To make sense of this data, we used paid crowdworkers to help us determine the quality of the conversations. At a high level, we learned:

Around 70% of participants conducted a wide range of reciprocal conversations (which we refer to as “standard conversations”), while the other 30% of conversationalists conducted either adversarial conversations or sent toxic messages (termed “adversarial conversations”) – in line with research findings from other systems.
Standard conversationalists produce high quality messages 75% of the time, while model utterances in these conversations are evaluated as high quality 85% of the time.
In adversarial conversations, where people might perhaps try to engage in toxic interactions with the chat agent, they produce high quality messages only 45% of the time. The model performs significantly better, but still shows room for improvement. Model utterances in these conversations are evaluated as high quality 77% of the time.
In standard conversations, we find BlenderBot 3 produces inappropriate responses only 0.6% of the time, but in adversarial conversations, as much as 2.4% of the time. These are metrics we aim to improve from the research data gathered.

While participants clearly have engaged in very different kinds of conversations, we believe both standard and adversarial interactions can be very useful for learning improved models. For example, we would like our models to behave well in adversarial situations, as well as being engaging in the standard conversation case.

Model

We used the CRINGE loss to train an improved model called BlenderBot 3x frmo the resulting interactions. CRINGE loss works by training to encourage generating good responses, while decreasing the probability of generating bad ones. Using the feedback (good / bad) from the organic data we collected, in conjunction with crowdworker annotations, we divide the data into good and bad responses, and apply this training criterion.

As negative feedback includes both semantic errors such as incorrect, nonsensical or off-topic responses, as well as issues regarding safety such as inappropriate behavior, this learning discourages both kinds of mistakes. Conversely, things that the model did well during deployment previously will be encouraged in future conversations.

Our new model outperforms its predecessor with 94.4% of BlenderBot 3x’s responses evaluated as good, compared to 85.3% for BlenderBot 3. Overall, BlenderBot 3x is shown to produce both better responses on average and safer responses than BlenderBot 3 in challenging situations.

Code

How to access deployment Data

To train models using this data, take a look at the BB3 training command and include the newly released deployment data. The following basic tasks have been created to utilize the deployment data.

projects.bb3x.tasks.agents:BB3DataBotTeacher
- Dialogue teacher where text is the conversation history and label is subsequent bot message.
projects.bb3x.tasks.agents:BB3DataHumanTeacher
- Dialogue teacher where text is the conversation history and label is subsequent human message.
projects.bb3x.tasks.agents:BB3DataCrowdworkersBotTeacher
- A filtered version of BB3DataBotTeacher. Only examples where the label has crowdworker annotations are left.
projects.bb3x.tasks.agents:BB3DataCrowdworkersHumanTeacher
- A filtered version of BB3DataHumanTeacher. Only examples where the label has crowdworker annotations are left.
projects.bb3x.tasks.agents:FilterOutAdversarialHumansBotTeacher
- A filtered version of BB3DataBotTeacher. Only examples where the human never triggered the safety classifier throughout the conversation are left. Based on the safety classifier that annotated the data, not the deploy safety classifier.
projects.bb3x.tasks.agents:FilterOutAdversarialHumansHumanTeacher
- A filtered version of BB3DataHumanTeacher. Only examples where the human never triggered the safety classifier throughout the conversation are left. Based on the safety classifier that annotated the data, not the deploy safety classifier.

See the ParlAI quickstart for help on how to set up ParlAI and access data.

To display some data from these tasks you can run something similar to the following:

parlai dd -t projects.bb3x.tasks.agents:FilterOutAdversarialHumansBotTeacher

For all of these tasks, additional attributes describing the label message (details on these in the data card) can be accessed under label_info. The cringe loss code can also be seen here.

> [TASK A]:
In the text on BlenderBot 3x, set down the stretch from "To make sense" through "from other systems.".
> [TASK B]:
Answer these questions from the text on BlenderBot 3x:
(i) What share of participants conducted standard conversations?
(ii) How often does BlenderBot 3 produce inappropriate responses in adversarial conversations?
(iii) What percentage of BlenderBot 3x's responses were evaluated as good?
> [TASK C]:
According to the text on BlenderBot 3x, why does training with the CRINGE loss on the deployment feedback discourage both semantic errors and safety problems? Reply in one to three sentences.

> [STORED DATA]:

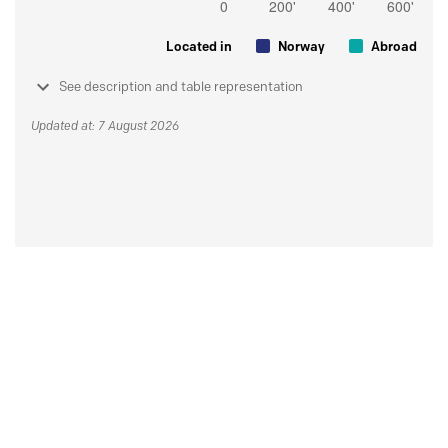
Located in
Norway
Abroad
See description and table representation
Updated at: 7 August 2026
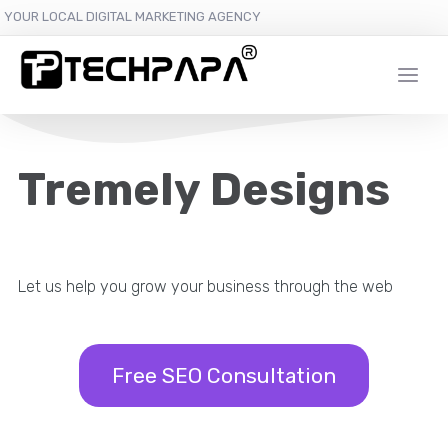
YOUR LOCAL DIGITAL MARKETING AGENCY
Tremely Designs
Let us help you grow your business through the web
Free SEO Consultation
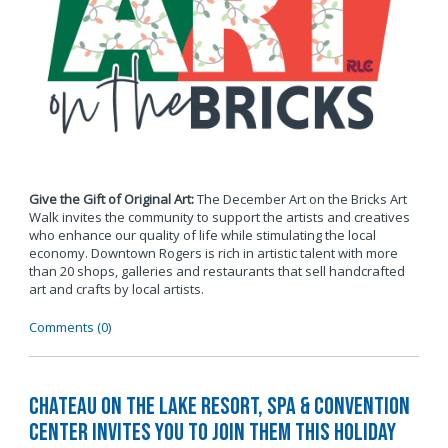
Give the Gift of Original Art:
The December Art on the Bricks Art
Walk invites the community to support the artists and creatives
who enhance our quality of life while stimulating the local
economy. Downtown Rogers is rich in artistic talent with more
than 20 shops, galleries and restaurants that sell handcrafted
art and crafts by local artists.
Comments (0)
Chateau on the Lake Resort, Spa & Convention
Center Invites You to Join Them this Holiday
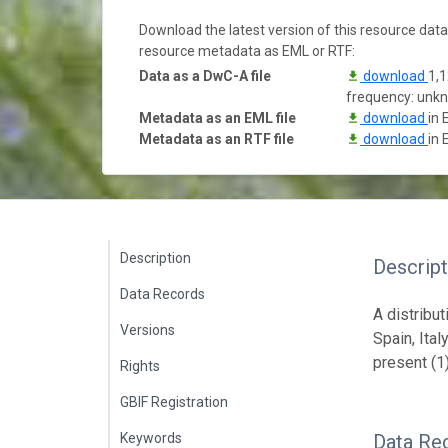
Download the latest version of this resource dat
resource metadata as EML or RTF:
Data as a DwC-A file
download
1,1
frequency: unk
Metadata as an EML file
download
in 
Metadata as an RTF file
download
in 
Description
Descript
Data Records
A distribu
Versions
Spain, Ita
present (1)
Rights
GBIF Registration
Keywords
Data Re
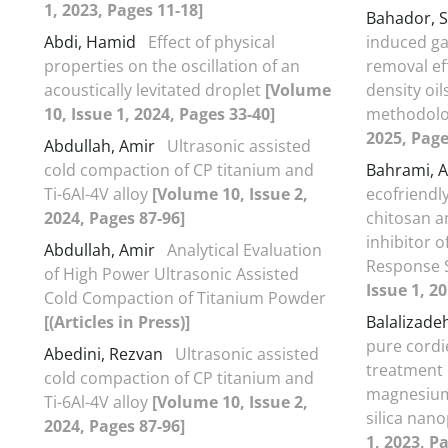
1, 2023, Pages 11-18]
Bahador, 
Abdi, Hamid
Effect of physical
induced ga
properties on the oscillation of an
removal ef
acoustically levitated droplet
[Volume
density oi
10, Issue 1, 2024, Pages 33-40]
methodol
2025, Page
Abdullah, Amir
Ultrasonic assisted
cold compaction of CP titanium and
Bahrami, A
Ti-6Al-4V alloy
[Volume 10, Issue 2,
ecofriendl
2024, Pages 87-96]
chitosan a
inhibitor o
Abdullah, Amir
Analytical Evaluation
Response 
of High Power Ultrasonic Assisted
Issue 1, 2
Cold Compaction of Titanium Powder
[(Articles in Press)]
Balalizade
pure cordi
Abedini, Rezvan
Ultrasonic assisted
treatment 
cold compaction of CP titanium and
magnesium
Ti-6Al-4V alloy
[Volume 10, Issue 2,
silica nano
2024, Pages 87-96]
1, 2023, P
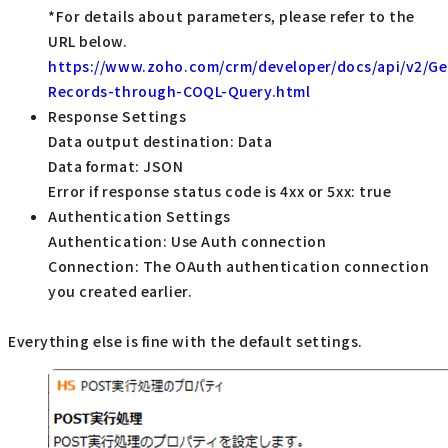
*For details about parameters, please refer to the
URL below.
https://www.zoho.com/crm/developer/docs/api/v2/Ge
Records-through-COQL-Query.html
Response Settings
Data output destination: Data
Data format: JSON
Error if response status code is 4xx or 5xx: true
Authentication Settings
Authentication: Use Auth connection
Connection: The OAuth authentication connection
you created earlier.
Everything else is fine with the default settings.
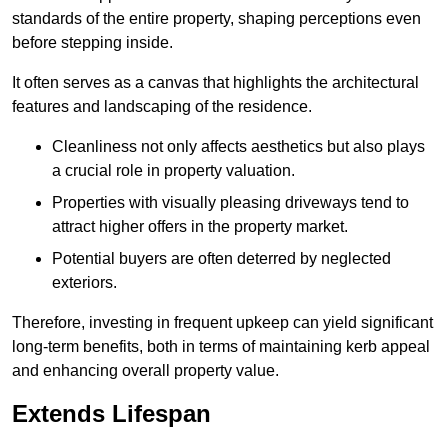
standards of the entire property, shaping perceptions even
before stepping inside.
It often serves as a canvas that highlights the architectural
features and landscaping of the residence.
Cleanliness not only affects aesthetics but also plays
a crucial role in property valuation.
Properties with visually pleasing driveways tend to
attract higher offers in the property market.
Potential buyers are often deterred by neglected
exteriors.
Therefore, investing in frequent upkeep can yield significant
long-term benefits, both in terms of maintaining kerb appeal
and enhancing overall property value.
Extends Lifespan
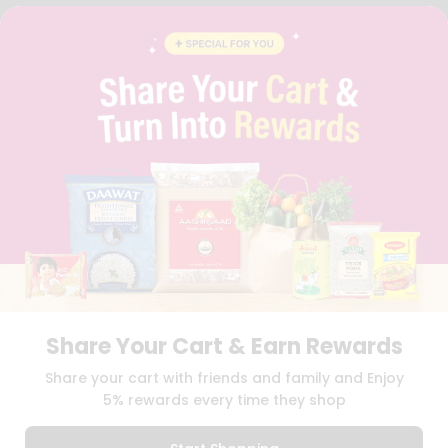
FAQS
BLOG
PRIVACY POLICY
TERMS & CONDITION
SELLER
PRESS RELEASE
REVIEWS
GET IN TOUCH WITH US
PHONE SUPPORT: +1(708)406-9922
GENERAL ENQUIRY:
HELLO@QUICKLLY.COM
ORDER SUPPORT:
ORDERSUPPORT@QUICKLLY.COM
STORES SUPPORT:
NEWSTORESETUP@QUICKLLY.COM
Share Your Cart & Earn Rewards
Download
Download
Share your cart with friends and family and Enjoy
iOS APP
Android APP
5% rewards every time they shop
Copyright© 2026 Quicklly.com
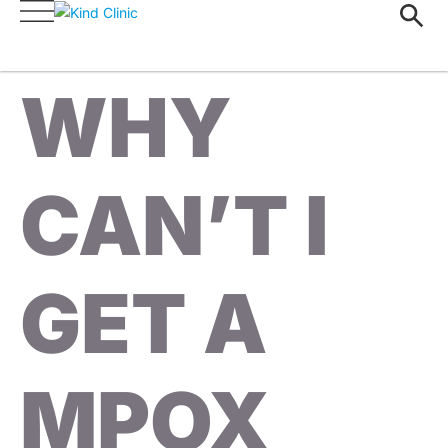
WHY
CAN’T I
GET A
MPOX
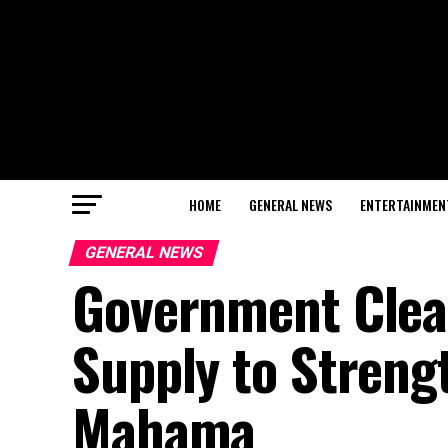
HOME
GENERAL NEWS
ENTERTAINMEN
GENERAL NEWS
Government Clear
Supply to Streng
Mahama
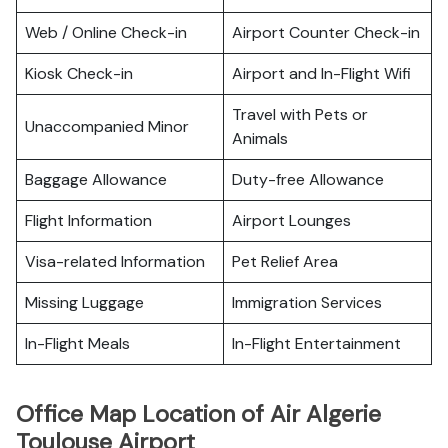
Web / Online Check-in
Airport Counter Check-in
Kiosk Check-in
Airport and In-Flight Wifi
Travel with Pets or
Unaccompanied Minor
Animals
Baggage Allowance
Duty-free Allowance
Flight Information
Airport Lounges
Visa-related Information
Pet Relief Area
Missing Luggage
Immigration Services
In-Flight Meals
In-Flight Entertainment
Office Map Location of Air Algerie
Toulouse Airport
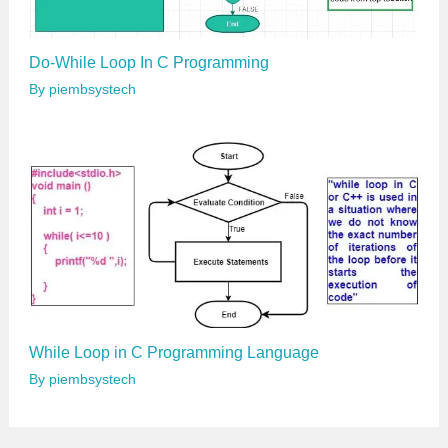
Do-While Loop In C Programming
By
piembsystech
While Loop in C Programming Language
By
piembsystech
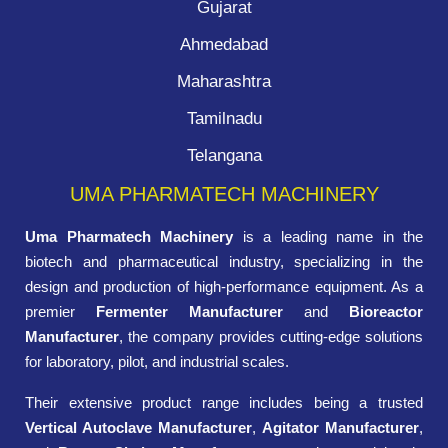
Gujarat
Ahmedabad
Maharashtra
Tamilnadu
Telangana
UMA PHARMATECH MACHINERY
Uma Pharmatech Machinery
is a leading name in the
biotech and pharmaceutical industry, specializing in the
design and production of high-performance equipment. As a
premier
Fermenter Manufacturer
and
Bioreactor
Manufacturer
, the company provides cutting-edge solutions
for laboratory, pilot, and industrial scales.
Their extensive product range includes being a trusted
Vertical Autoclave Manufacturer
,
Agitator Manufacturer
,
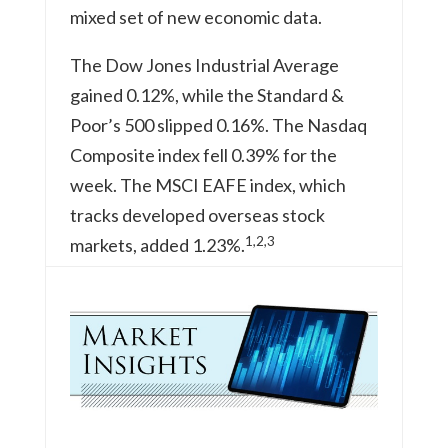
mixed set of new economic data.
The Dow Jones Industrial Average
gained 0.12%, while the Standard &
Poor’s 500 slipped 0.16%. The Nasdaq
Composite index fell 0.39% for the
week. The MSCI EAFE index, which
tracks developed overseas stock
1,2,3
markets, added 1.23%.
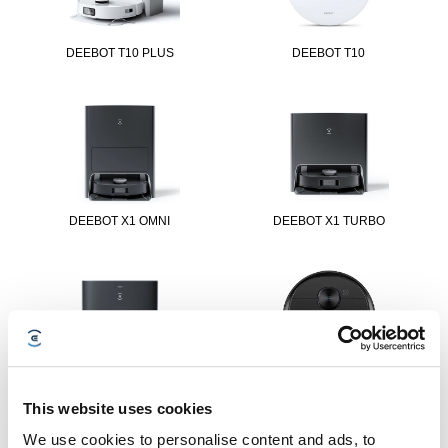
DEEBOT T10 PLUS
DEEBOT T10
DEEBOT X1 OMNI
DEEBOT X1 TURBO
DEEBOT X1 PLUS
DEEBOT T9 AIVI
This website uses cookies
We use cookies to personalise content and ads, to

> [TASK OUTPUT A]:
To make sense of this data, we used paid crowdworkers to help us determine the quality of the conversations. At a high level, we learned:

Around 70% of participants conducted a wide range of reciprocal conversations (which we refer to as “standard conversations”), while the other 30% of conversationalists conducted either adversarial conversations or sent toxic messages (termed “adversarial conversations”) – in line with research findings from other systems.

> [TASK OUTPUT B]:
(i) Around 70%
(ii) As much as 2.4% of the time
(iii) 94.4%

> [TASK OUTPUT C]:
The negative feedback includes semantic errors, such as incorrect, nonsensical or off-topic responses. It also includes safety issues such as inappropriate behavior. Because the training lowers the probability of generating responses marked bad, it discourages both kinds of mistakes.